FRANKFURT (Reuters) - One of Sweden's most notorious criminals appeared in a court in Germany on Wednesday, charged with a murder he is accused of having committed in Frankfurt more than 25 years ago.
The man, John Ausonius, went on a racially motivated spree in Sweden in 1991 and 1992 in which he killed one person and injured 10 others in attacks in the Stockholm area, for which he is currently serving a life sentence in Sweden.
Dubbed the "laser man" by Swedish media for his use of a laser sight and rifle for some of the shootings, he is thought to have inspired anti-immigrant attacks such as the 2011 massacre by Norwegian Anders Breivik and shootings by Peter Mangs in Sweden.

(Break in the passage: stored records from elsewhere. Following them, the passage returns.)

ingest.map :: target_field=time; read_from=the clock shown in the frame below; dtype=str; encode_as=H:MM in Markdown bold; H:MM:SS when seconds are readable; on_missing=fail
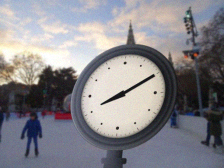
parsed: **8:10**
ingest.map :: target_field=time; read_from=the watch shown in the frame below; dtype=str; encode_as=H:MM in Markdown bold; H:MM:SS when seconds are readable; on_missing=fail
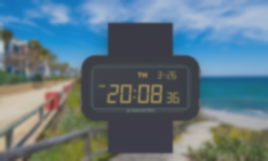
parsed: **20:08**
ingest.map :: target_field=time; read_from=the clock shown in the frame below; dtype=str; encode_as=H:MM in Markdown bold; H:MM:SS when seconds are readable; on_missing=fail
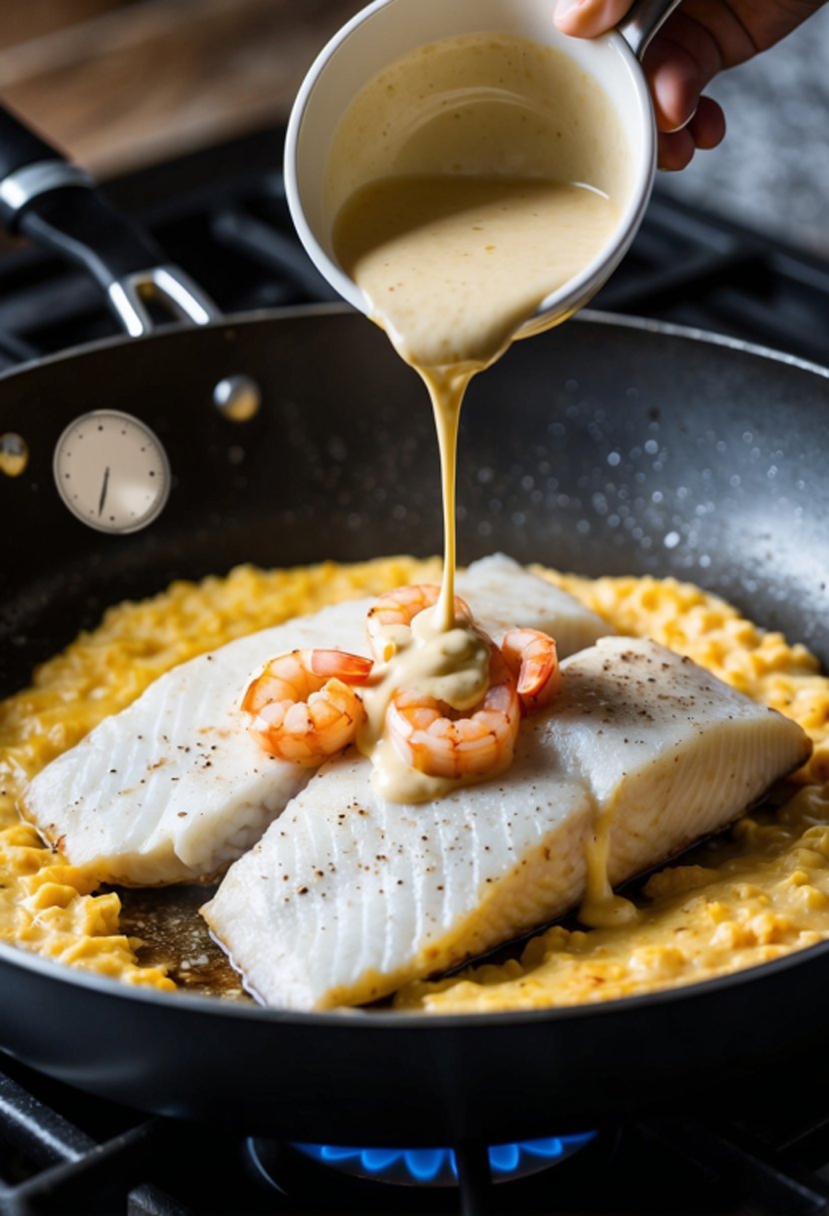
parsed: **6:33**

Ausonius, now 64, is suspected of having shot dead a woman in broad daylight in Frankfurt in 1992 while on the run from the authorities after the shootings in Sweden.
He had accused the 68-year-old woman of stealing an electronic notebook from his coat pocket in the cloakroom of the Frankfurt hotel in which she worked, a spokeswoman for the Frankfurt prosecutor's office said on Wednesday.

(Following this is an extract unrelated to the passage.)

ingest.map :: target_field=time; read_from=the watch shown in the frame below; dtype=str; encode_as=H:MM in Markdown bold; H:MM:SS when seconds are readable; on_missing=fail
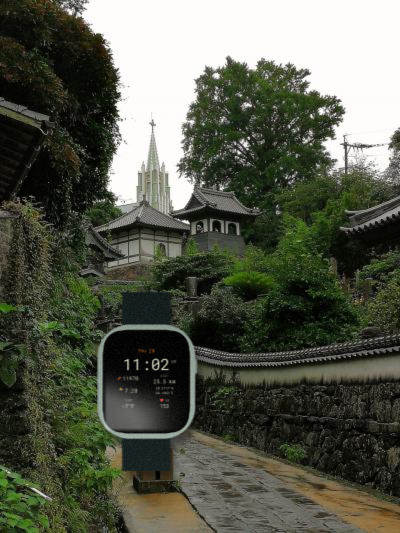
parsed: **11:02**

"The prosecution believes that the defendant thought the woman had his electronic notebook in her handbag," she told Reuters TV outside the courthouse.
Ausonius has denied killing the woman but has not objected to being transferred to Germany for the trial on condition he serves any possible jail sentence in Sweden.
After the murder trial ends, he is to be returned to Sweden where a court sentenced him to life in 1995 for the Stockholm shootings as well as a string of bank robberies.